Kassen sehen sich im Wettbewerb

Zudem sollte eine zweckgebundene Vermögenssteuer für Rentner eingeführt werden. Er sieht die GKV auf dem Weg in die Staatsmedizin und Einheitskasse.

Das Bundesgesundheitsministerium wollte das auf Nachfrage nicht kommentieren. Der GKV-Spitzenverband konnte die Argumentation der Studienautoren nicht nachvollziehen.

"Angesichts von 145 gesetzlichen Krankenkassen ist ein Trend zur Einheitskasse definitiv nicht zu erkennen", sagte eine Sprecherin des Verbandes der "Ärzte Zeitung".

Entscheidend sei, dass die Versicherten eine echte Wahlmöglichkeit hätten - unabhängig von der Anzahl der Kassen.

Für die privaten Krankenversicherung zeichnet die Studie ein ähnlich düsteres Bild, auch hier ist die Mängelliste lang: "Mehr als 80 Prozent der Tarifsysteme der PKV leisten weniger als die gesetzliche Krankenversicherung", sagte PremiumCircle-Chef Claus-Dieter Gorr.

Spahn: Über die Probleme der PKV nicht hinwegsehen

Dabei gehe es um Angebote, die in der gesetzlichen Krankenversicherung fest verankert seien, wie etwa die häusliche Krankenpflege. Für die Privatversicherten sei kaum nachvollziehbar, welche Leistungen mit ihrer Police abgedeckt würden und welche nicht, so Gorr.

Besonders problematisch: Viele Versicherungen übernähmen nur sehr eingeschränkt Anschlussheilbehandlungen, Psychotherapien oder wichtige medizinische Hilfsmittel. Die Ökonomen forderten grundlegende Reformen für GKV und PKV.

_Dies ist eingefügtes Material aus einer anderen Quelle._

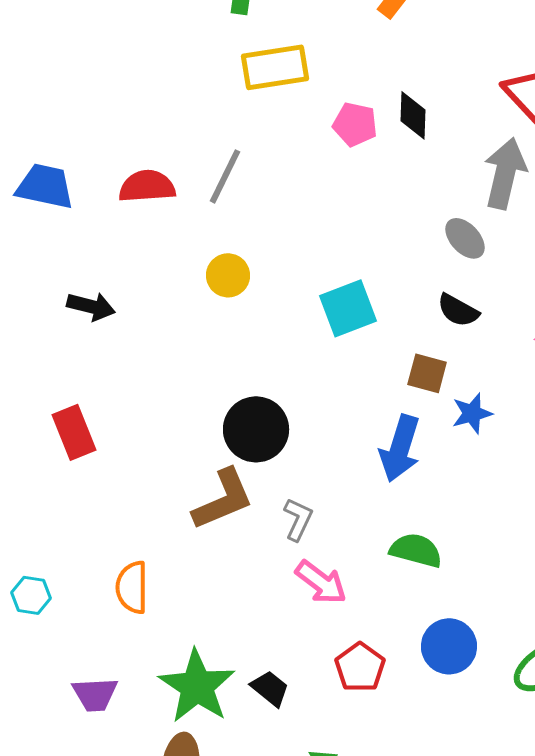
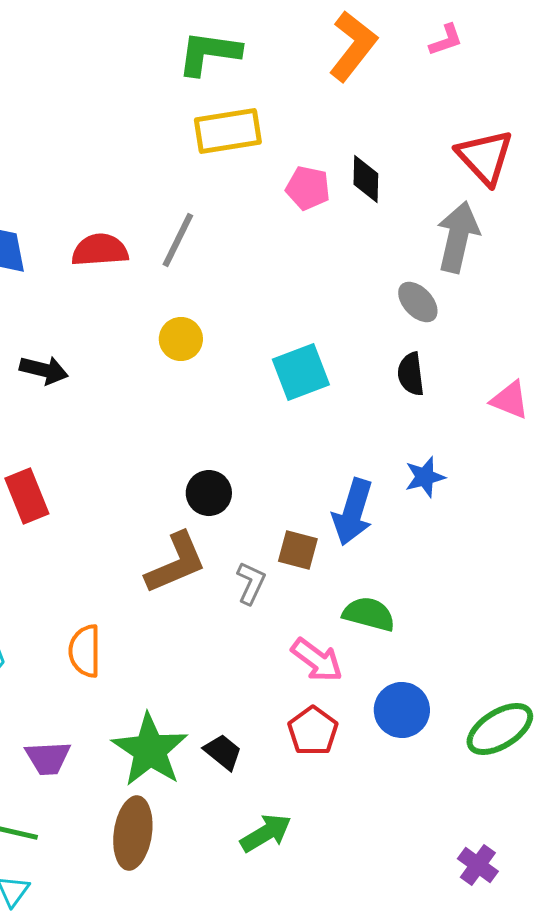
black semicircle: (458, 310) -> (411, 374), turned 54
brown square: (427, 373) -> (298, 550), moved
black circle: (256, 429) -> (209, 493), size x0.7
pink arrow: (321, 582) -> (317, 660), moved

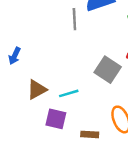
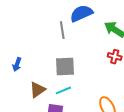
gray square: (108, 70) -> (65, 66), moved, turned -30

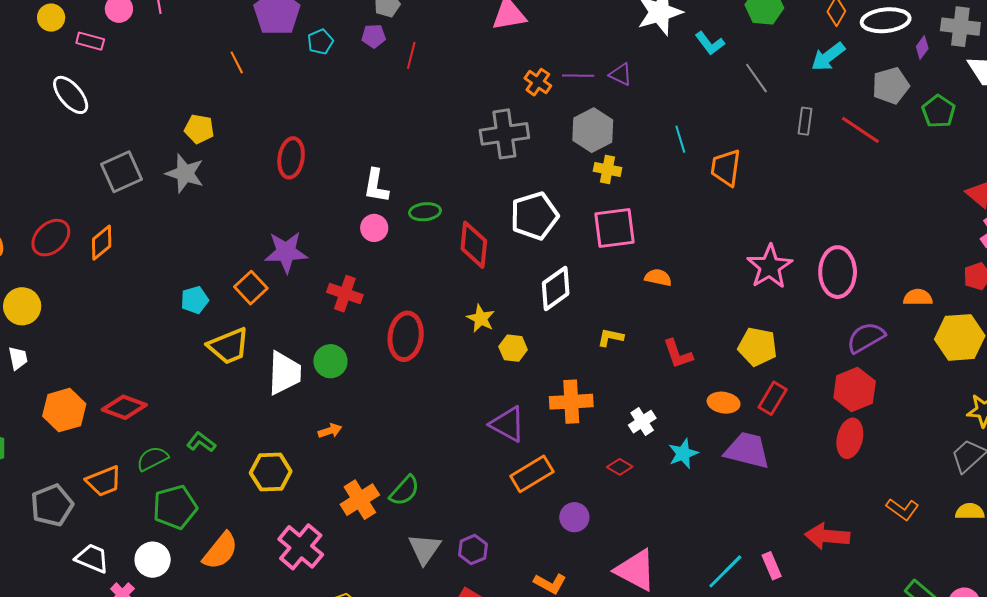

Das Bundesgesundheitsministerium reagierte gelassen auf das Studienergebnis: "Wir setzen darauf, dass die private Krankenversicherung die Probleme selbst regeln kann", sagte ein Sprecher der "Ärzte Zeitung".

Anders der CDU-Politiker Jens Spahn: "Wir können nicht weiter über die Probleme der PKV hinwegsehen." Die Branche sollte sich auf einen Mindestversicherungsschutz einigen, erklärte Spahn.